# Reingoats...LOL!



## FunnyRiverFarm (Sep 13, 2008)

Took some pics of the goats today for holiday cards:

Benny is the most photogenic of the bunch!









Jezabelle--looking pretty good!









Delilah--wanted no part of the antlers...nobody makes a fool out of Delilah!


----------



## toth boer goats (Jul 20, 2008)

That is the cutest....Delilah....is telling her mommy... that she don't want to be seen... in what she calls a dunce hat...LOL :greengrin:


----------



## cdtrum (Aug 25, 2008)

*LOVE IT!*

_Great Pics!_


----------



## AlaskaBoers (May 7, 2008)

:thumb: aww.


----------



## jdgray716 (Aug 8, 2008)

LOL, that is too cute.
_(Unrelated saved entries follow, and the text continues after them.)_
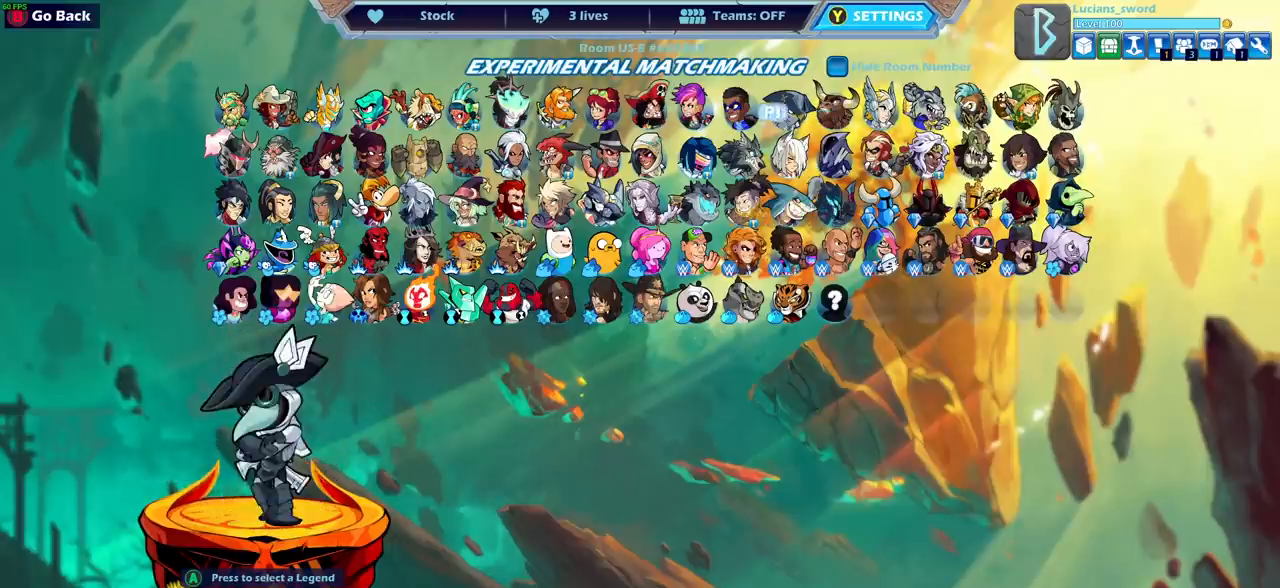
{"buttons": [], "left_stick": "center", "right_stick": "center", "events": [[117, "DPAD_DOWN", "down"], [233, "DPAD_DOWN", "up"], [383, "DPAD_DOWN", "down"], [500, "DPAD_DOWN", "up"]]}
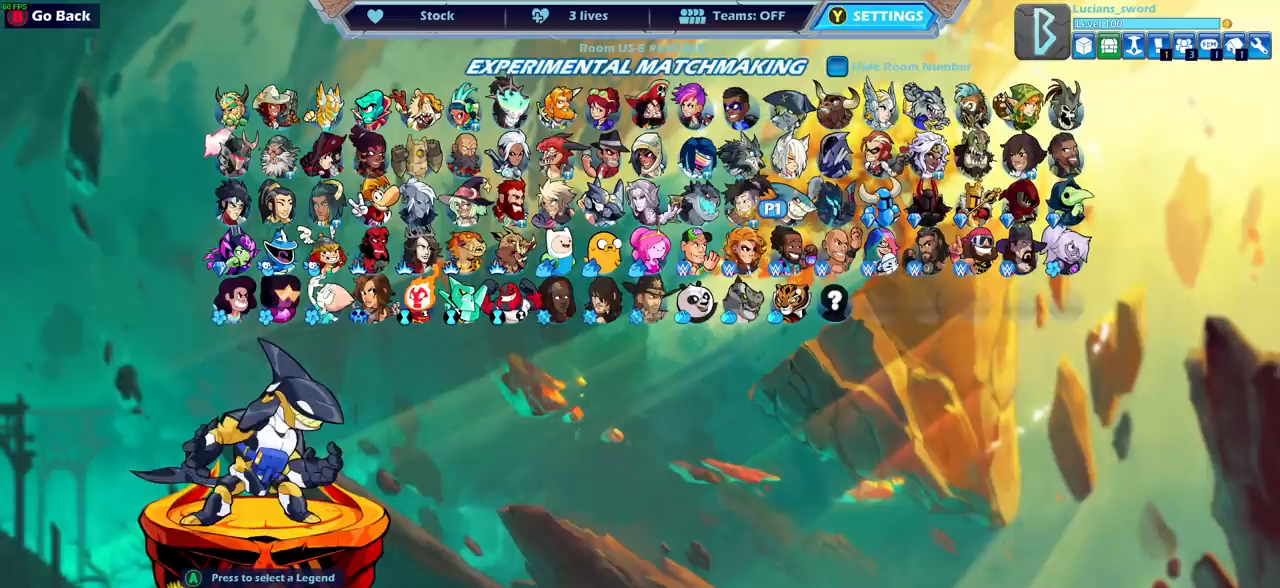
{"buttons": [], "left_stick": "center", "right_stick": "center", "events": []}
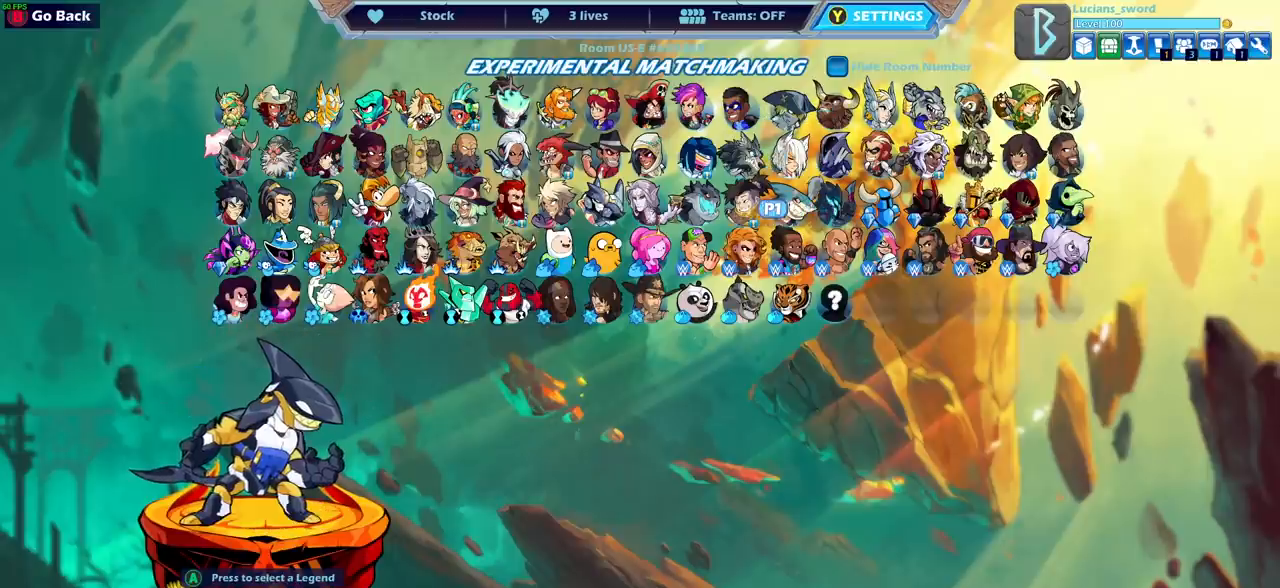
{"buttons": [], "left_stick": "center", "right_stick": "center", "events": [[33, "CROSS", "down"], [133, "CROSS", "up"]]}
You always come up with good photo ideas.


----------



## FunnyRiverFarm (Sep 13, 2008)

Thanks everybody! I wish Delilah would have been more cooperative, but she just would not have any of it. It was too funny! :greengrin:


----------



## sealawyer (May 31, 2009)

Beautiful pics!


----------



## DebMc (Dec 11, 2009)

Cute! Benny makes a nice, cooperative Reingoat - ho, ho, ho!

Deb Mc


----------



## liz (Oct 5, 2007)

I still think that Benny is one handsome boy! Those antlers are just too cute on all of them, even un-co-operative Delilah


----------



## sweetgoats (Oct 18, 2007)

No way would my goats do that. OK, one, she is my 55 pound lap goat.


----------



## Tyler (Apr 26, 2009)

LOL! That is too funny!


----------



## crowe (Dec 14, 2009)

WOW, they are sooo cute,
wish I was that creative. Your goats are gorgeous. :thumb:


----------



## FunnyRiverFarm (Sep 13, 2008)

Thanks all--it was a lot of fun taking the pics and the goats seemed to enjoy the extra attention...except Delilah, that is!


----------



## myfainters (Oct 30, 2009)

Too cute!!

Jess
Faint-Hearted Ranch
www.faintheartedranch.net


----------



## silvergramma (Nov 9, 2009)

hey send me three of them will ya,,,,, lmao thats hilarious and so cute made my day


----------



## PattiXmas (Jan 1, 2010)

Such cute pictures!!!!


----------